Task to complete: Render the lines below as a Markdown table with the columns Row and Line, numbering each row and skipping any blank lines. Leave the pictures out of the answer.
-- Available records follows --
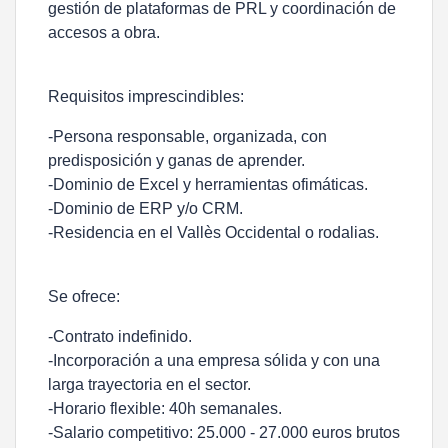
gestión de plataformas de PRL y coordinación de
accesos a obra.
Requisitos imprescindibles:
-Persona responsable, organizada, con
predisposición y ganas de aprender.
-Dominio de Excel y herramientas ofimáticas.
-Dominio de ERP y/o CRM.
-Residencia en el Vallès Occidental o rodalias.
Se ofrece:
-Contrato indefinido.
-Incorporación a una empresa sólida y con una
larga trayectoria en el sector.
-Horario flexible: 40h semanales.
-Salario competitivo: 25.000 - 27.000 euros brutos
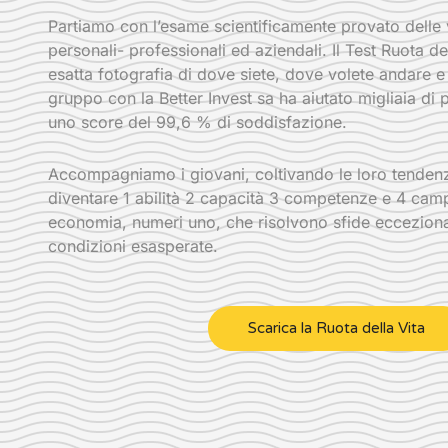
Partiamo con l’esame scientificamente provato dell
personali- professionali ed aziendali. Il Test Ruota de
esatta fotografia di dove siete, dove volete andare e l
gruppo con la Better Invest sa ha aiutato migliaia di
uno score del 99,6 % di soddisfazione.
Accompagniamo i giovani, coltivando le loro tendenze
diventare 1 abilità 2 capacità 3 competenze e 4 camp
economia, numeri uno, che risolvono sfide ecceziona
condizioni esasperate.
Scarica la Ruota della Vita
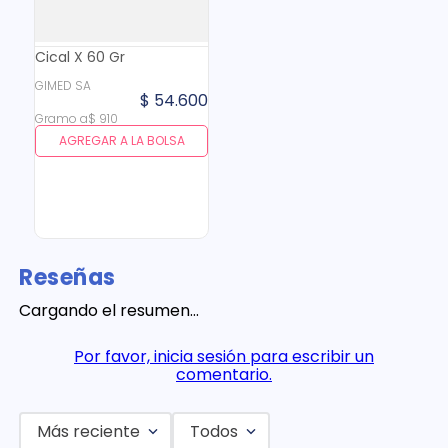
Cical X 60 Gr
GIMED SA
$
54
.
600
Gramo
a
$
910
AGREGAR A LA BOLSA
Reseñas
Cargando el resumen…
Por favor, inicia sesión para escribir un
comentario.
Más reciente
Todos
-- Available records concluded --
Task output:
| Row | Line |
|---|---|
| 1 | gestión de plataformas de PRL y coordinación de |
| 2 | accesos a obra. |
| 3 | Requisitos imprescindibles: |
| 4 | -Persona responsable, organizada, con |
| 5 | predisposición y ganas de aprender. |
| 6 | -Dominio de Excel y herramientas ofimáticas. |
| 7 | -Dominio de ERP y/o CRM. |
| 8 | -Residencia en el Vallès Occidental o rodalias. |
| 9 | Se ofrece: |
| 10 | -Contrato indefinido. |
| 11 | -Incorporación a una empresa sólida y con una |
| 12 | larga trayectoria en el sector. |
| 13 | -Horario flexible: 40h semanales. |
| 14 | -Salario competitivo: 25.000 - 27.000 euros brutos |
| 15 | Partiamo con l’esame scientificamente provato dell |
| 16 | personali- professionali ed aziendali. Il Test Ruota de |
| 17 | esatta fotografia di dove siete, dove volete andare e l |
| 18 | gruppo con la Better Invest sa ha aiutato migliaia di |
| 19 | uno score del 99,6 % di soddisfazione. |
| 20 | Accompagniamo i giovani, coltivando le loro tendenze |
| 21 | diventare 1 abilità 2 capacità 3 competenze e 4 camp |
| 22 | economia, numeri uno, che risolvono sfide ecceziona |
| 23 | condizioni esasperate. |
| 24 | Scarica la Ruota della Vita |
| 25 | Cical X 60 Gr |
| 26 | GIMED SA |
| 27 | $ |
| 28 | 54 |
| 29 | . |
| 30 | 600 |
| 31 | Gramo |
| 32 | a |
| 33 | $ |
| 34 | 910 |
| 35 | AGREGAR A LA BOLSA |
| 36 | Reseñas |
| 37 | Cargando el resumen… |
| 38 | Por favor, inicia sesión para escribir un |
| 39 | comentario. |
| 40 | Más reciente |
| 41 | Todos |